From the first line to the last, copy the listing exactly and omit the images.

Supplied information:
################

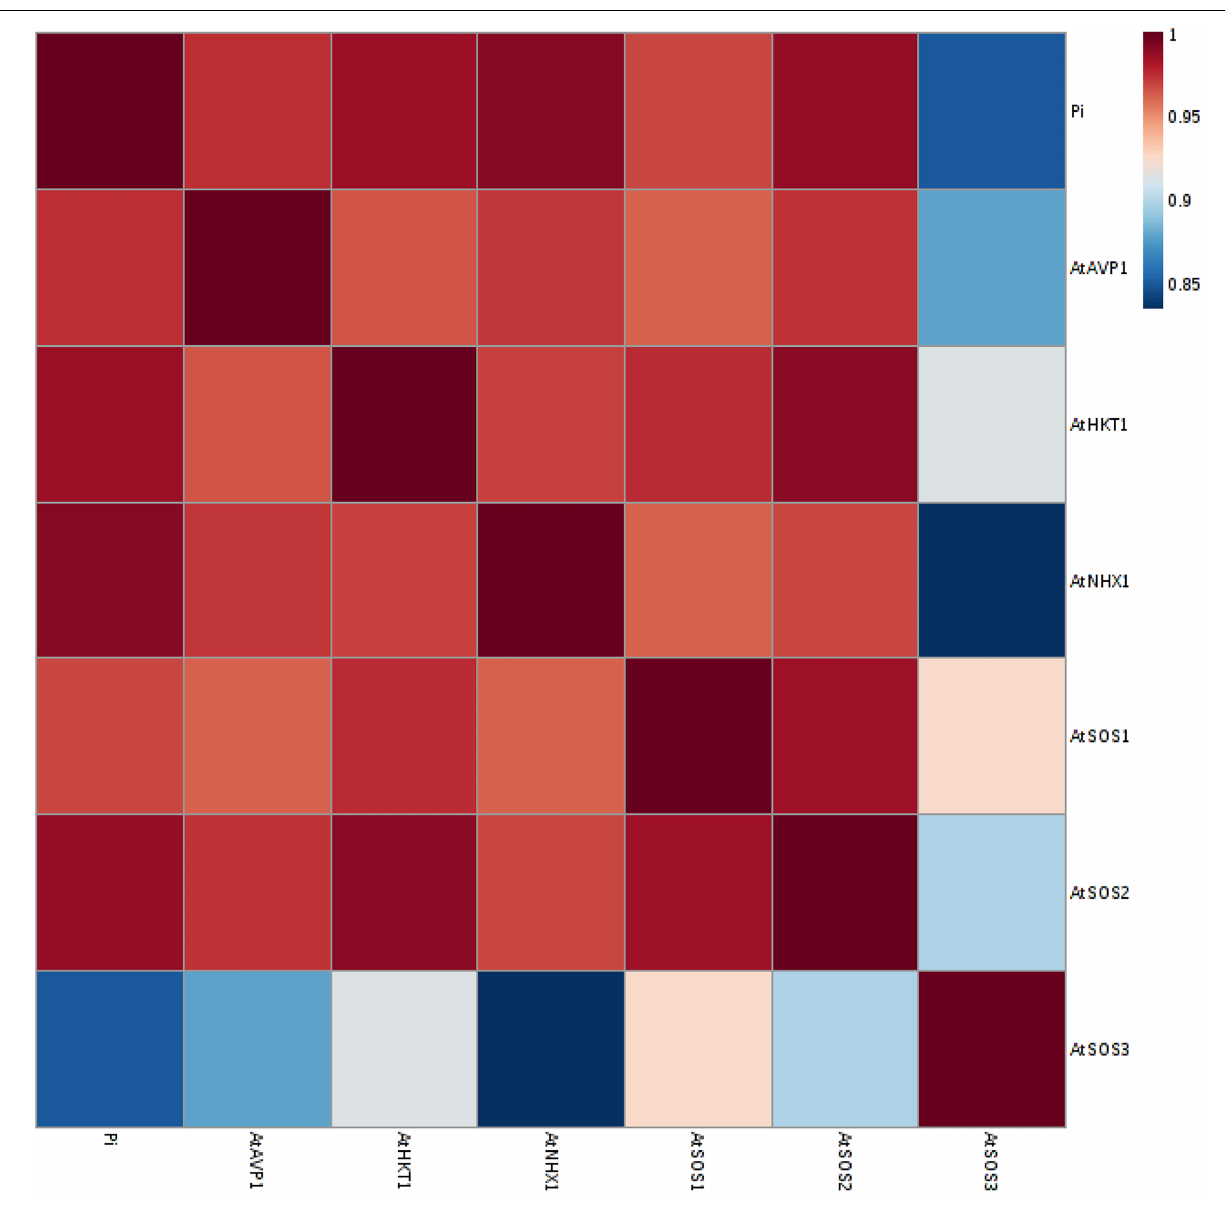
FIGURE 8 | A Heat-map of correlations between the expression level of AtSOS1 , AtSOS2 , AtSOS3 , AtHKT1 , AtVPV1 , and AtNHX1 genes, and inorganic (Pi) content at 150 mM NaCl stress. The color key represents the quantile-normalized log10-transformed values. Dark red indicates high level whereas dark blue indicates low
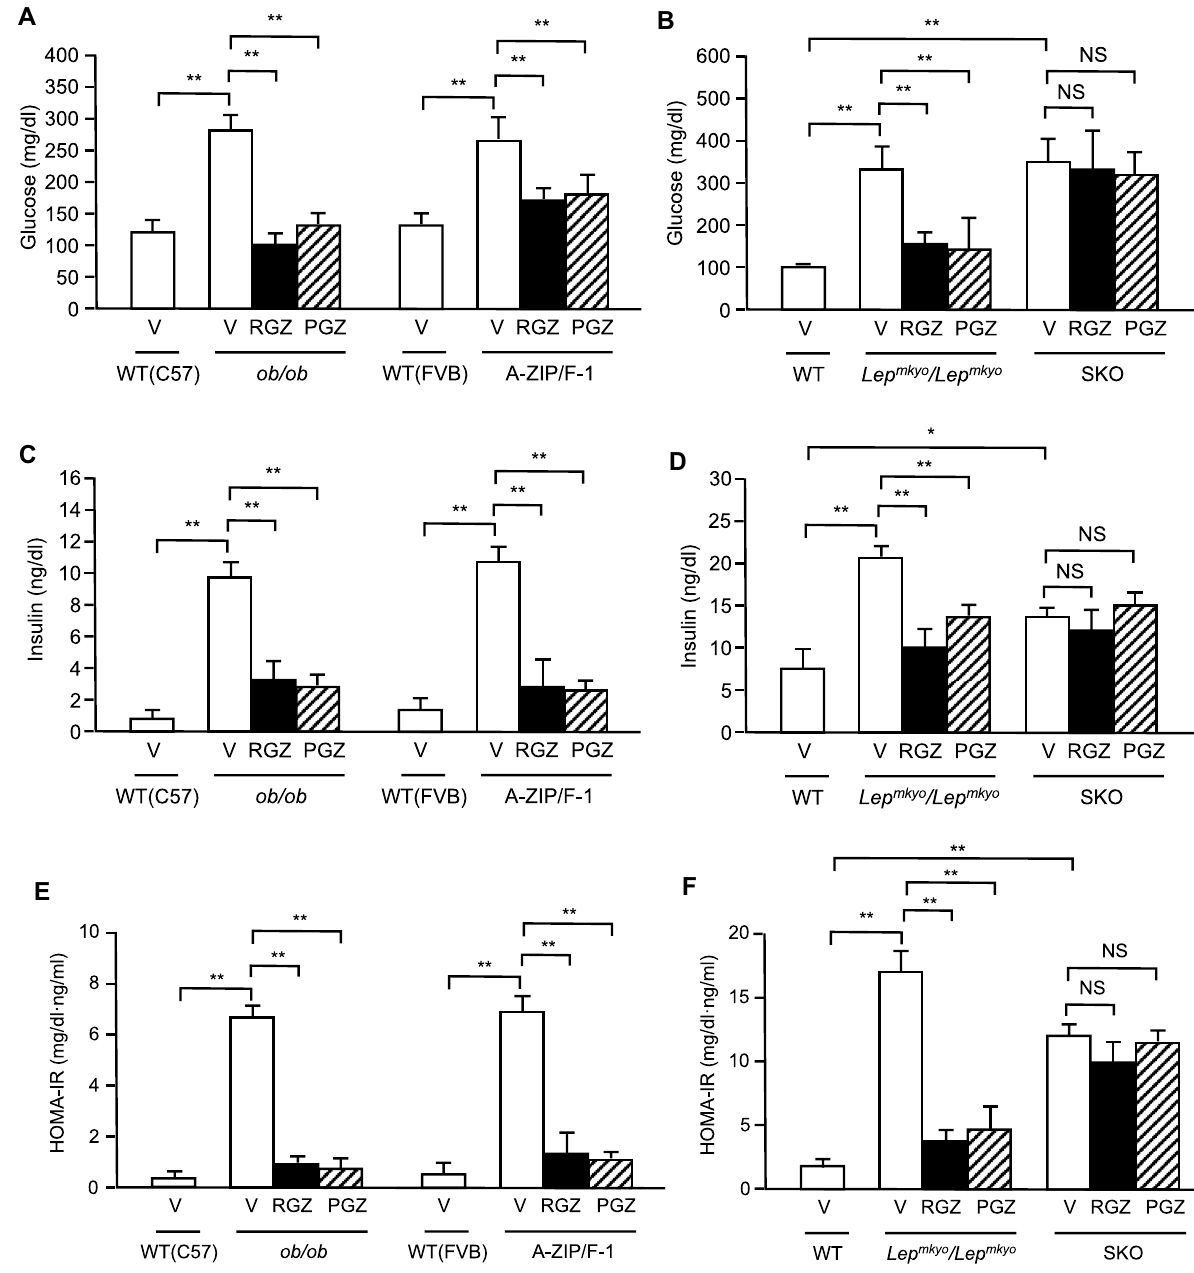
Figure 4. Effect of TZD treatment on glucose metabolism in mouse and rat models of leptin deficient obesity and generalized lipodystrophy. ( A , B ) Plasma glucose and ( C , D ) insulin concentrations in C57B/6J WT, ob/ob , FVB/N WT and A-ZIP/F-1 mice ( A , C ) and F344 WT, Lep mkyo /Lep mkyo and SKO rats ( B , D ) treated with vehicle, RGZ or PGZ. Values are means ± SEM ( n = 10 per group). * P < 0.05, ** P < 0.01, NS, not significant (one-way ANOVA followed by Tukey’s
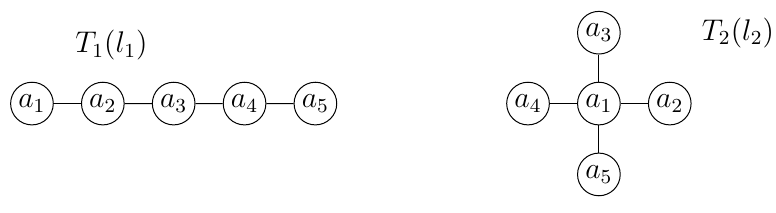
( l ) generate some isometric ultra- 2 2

################

Written response:
FIGURE 8 | A Heat-map of correlations between the expression level of AtSOS1 , AtSOS2 , AtSOS3 , AtHKT1 , AtVPV1 , and AtNHX1 genes, and inorganic (Pi) content at 150 mM NaCl stress. The color key represents the quantile-normalized log10-transformed values. Dark red indicates high level whereas dark blue indicates low
Figure 4. Effect of TZD treatment on glucose metabolism in mouse and rat models of leptin deficient obesity and generalized lipodystrophy. ( A , B ) Plasma glucose and ( C , D ) insulin concentrations in C57B/6J WT, ob/ob , FVB/N WT and A-ZIP/F-1 mice ( A , C ) and F344 WT, Lep mkyo /Lep mkyo and SKO rats ( B , D ) treated with vehicle, RGZ or PGZ. Values are means ± SEM ( n = 10 per group). * P < 0.05, ** P < 0.01, NS, not significant (one-way ANOVA followed by Tukey’s
( l ) generate some isometric ultra- 2 2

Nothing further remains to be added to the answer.